Return, word for word, the lines from the start of the records up to and including the line containing "zoomer, sur le bouton vert avec un tiret pour".

START Provided material

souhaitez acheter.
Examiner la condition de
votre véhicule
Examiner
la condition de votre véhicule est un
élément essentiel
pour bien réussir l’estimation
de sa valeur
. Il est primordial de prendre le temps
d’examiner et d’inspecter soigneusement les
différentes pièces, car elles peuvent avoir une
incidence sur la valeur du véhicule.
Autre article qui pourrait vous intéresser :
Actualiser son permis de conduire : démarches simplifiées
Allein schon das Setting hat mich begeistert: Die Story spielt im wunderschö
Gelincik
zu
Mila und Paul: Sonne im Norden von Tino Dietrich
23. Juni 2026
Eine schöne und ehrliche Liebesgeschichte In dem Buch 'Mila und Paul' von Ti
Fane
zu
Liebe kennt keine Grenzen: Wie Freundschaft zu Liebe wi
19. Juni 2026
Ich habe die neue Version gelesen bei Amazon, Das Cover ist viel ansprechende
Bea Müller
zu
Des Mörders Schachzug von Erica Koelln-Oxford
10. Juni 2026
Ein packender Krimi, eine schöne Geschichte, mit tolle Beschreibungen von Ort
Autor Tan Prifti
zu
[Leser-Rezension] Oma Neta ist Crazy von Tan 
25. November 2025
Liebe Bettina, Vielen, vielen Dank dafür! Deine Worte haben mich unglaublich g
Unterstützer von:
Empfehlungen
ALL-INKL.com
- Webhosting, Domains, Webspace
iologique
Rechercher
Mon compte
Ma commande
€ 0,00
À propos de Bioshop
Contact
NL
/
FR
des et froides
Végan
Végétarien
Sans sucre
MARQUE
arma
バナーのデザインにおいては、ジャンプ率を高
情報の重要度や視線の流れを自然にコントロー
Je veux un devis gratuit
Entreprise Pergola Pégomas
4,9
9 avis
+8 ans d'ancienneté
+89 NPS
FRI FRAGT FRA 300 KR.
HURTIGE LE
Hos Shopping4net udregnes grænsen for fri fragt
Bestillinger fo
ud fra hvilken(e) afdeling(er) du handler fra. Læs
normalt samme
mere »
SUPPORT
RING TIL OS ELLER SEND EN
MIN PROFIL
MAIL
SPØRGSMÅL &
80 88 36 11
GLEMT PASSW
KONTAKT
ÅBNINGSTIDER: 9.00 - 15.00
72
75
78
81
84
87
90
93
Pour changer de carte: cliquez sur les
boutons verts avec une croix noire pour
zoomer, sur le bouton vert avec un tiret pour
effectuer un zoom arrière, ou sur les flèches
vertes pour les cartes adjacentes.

END Provided material

Answer area:
souhaitez acheter.
Examiner la condition de
votre véhicule
Examiner
la condition de votre véhicule est un
élément essentiel
pour bien réussir l’estimation
de sa valeur
. Il est primordial de prendre le temps
d’examiner et d’inspecter soigneusement les
différentes pièces, car elles peuvent avoir une
incidence sur la valeur du véhicule.
Autre article qui pourrait vous intéresser :
Actualiser son permis de conduire : démarches simplifiées
Allein schon das Setting hat mich begeistert: Die Story spielt im wunderschö
Gelincik
zu
Mila und Paul: Sonne im Norden von Tino Dietrich
23. Juni 2026
Eine schöne und ehrliche Liebesgeschichte In dem Buch 'Mila und Paul' von Ti
Fane
zu
Liebe kennt keine Grenzen: Wie Freundschaft zu Liebe wi
19. Juni 2026
Ich habe die neue Version gelesen bei Amazon, Das Cover ist viel ansprechende
Bea Müller
zu
Des Mörders Schachzug von Erica Koelln-Oxford
10. Juni 2026
Ein packender Krimi, eine schöne Geschichte, mit tolle Beschreibungen von Ort
Autor Tan Prifti
zu
[Leser-Rezension] Oma Neta ist Crazy von Tan 
25. November 2025
Liebe Bettina, Vielen, vielen Dank dafür! Deine Worte haben mich unglaublich g
Unterstützer von:
Empfehlungen
ALL-INKL.com
- Webhosting, Domains, Webspace
iologique
Rechercher
Mon compte
Ma commande
€ 0,00
À propos de Bioshop
Contact
NL
/
FR
des et froides
Végan
Végétarien
Sans sucre
MARQUE
arma
バナーのデザインにおいては、ジャンプ率を高
情報の重要度や視線の流れを自然にコントロー
Je veux un devis gratuit
Entreprise Pergola Pégomas
4,9
9 avis
+8 ans d'ancienneté
+89 NPS
FRI FRAGT FRA 300 KR.
HURTIGE LE
Hos Shopping4net udregnes grænsen for fri fragt
Bestillinger fo
ud fra hvilken(e) afdeling(er) du handler fra. Læs
normalt samme
mere »
SUPPORT
RING TIL OS ELLER SEND EN
MIN PROFIL
MAIL
SPØRGSMÅL &
80 88 36 11
GLEMT PASSW
KONTAKT
ÅBNINGSTIDER: 9.00 - 15.00
72
75
78
81
84
87
90
93
Pour changer de carte: cliquez sur les
boutons verts avec une croix noire pour
zoomer, sur le bouton vert avec un tiret pour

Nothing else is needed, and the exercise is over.